Tired work to see people get tired

The researchers monitored brain chemistry over the course of a workday in 40 people, 24 of whom needed to use their brains a lot while the others did not.

In the group doing hard mental work, they saw signs of fatigue, including reduced pupil dilation, as well as signs that they also made low-effort decisions, indicative of being tired.

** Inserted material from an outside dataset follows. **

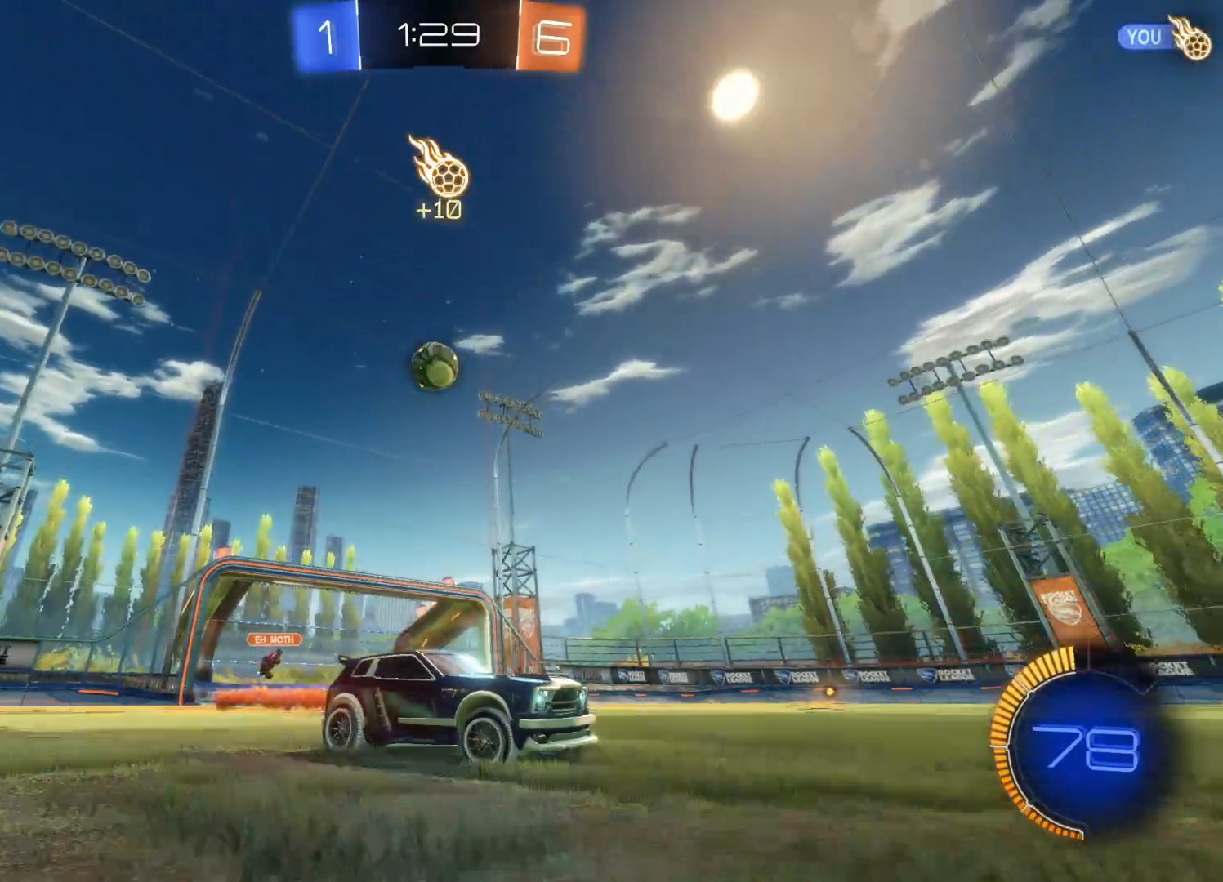
{"buttons": ["CIRCLE", "R2"], "left_stick": "left", "right_stick": "center", "events": []}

Critically, the researchers said, they also had higher levels of a chemical called glutamate in the brain’s prefrontal cortex, a chemical that builds up at the synapses between neurons, interfering with how they transmit messages throughout the brain.

This, the authors say, is evidence that glutamate makes additional activation of this part of the brain costly, so that cognitive control is more difficult after a day of mentally hard work.

Sleep is the only cure for fatigue

Dr Pessiglione warned, however, that there are no shortcuts to keeping your brain from getting tired, with a nap the only cure.

“I would use good old recipes: rest and sleep,” he said. “There is good evidence that glutamate is removed from synapses during sleep.”

Volunteers were given tasks interspersed with choice trials, where they were asked to choose between cash rewards: small values ​​given instantly or larger values ​​that they would have to wait for.

Difficult task subjects were more likely to choose low-effort rewards that required less waiting time to receive.

These decisions could be because the brain is trying to protect itself from toxins built up during intense cognitive effort, experts said.

Listen to your bodies

The volunteers were also asked to rate their fatigue levels.

Interestingly, the two groups rated themselves similarly, which the researchers believe could suggest that people are not good at listening to their bodies.

“This dissociation is common in everyday life; for example, when people continue to work or drive and start making mistakes because they failed to detect their true state of fatigue,” the researchers wrote in the study.

The findings were published in the journal Current Biology.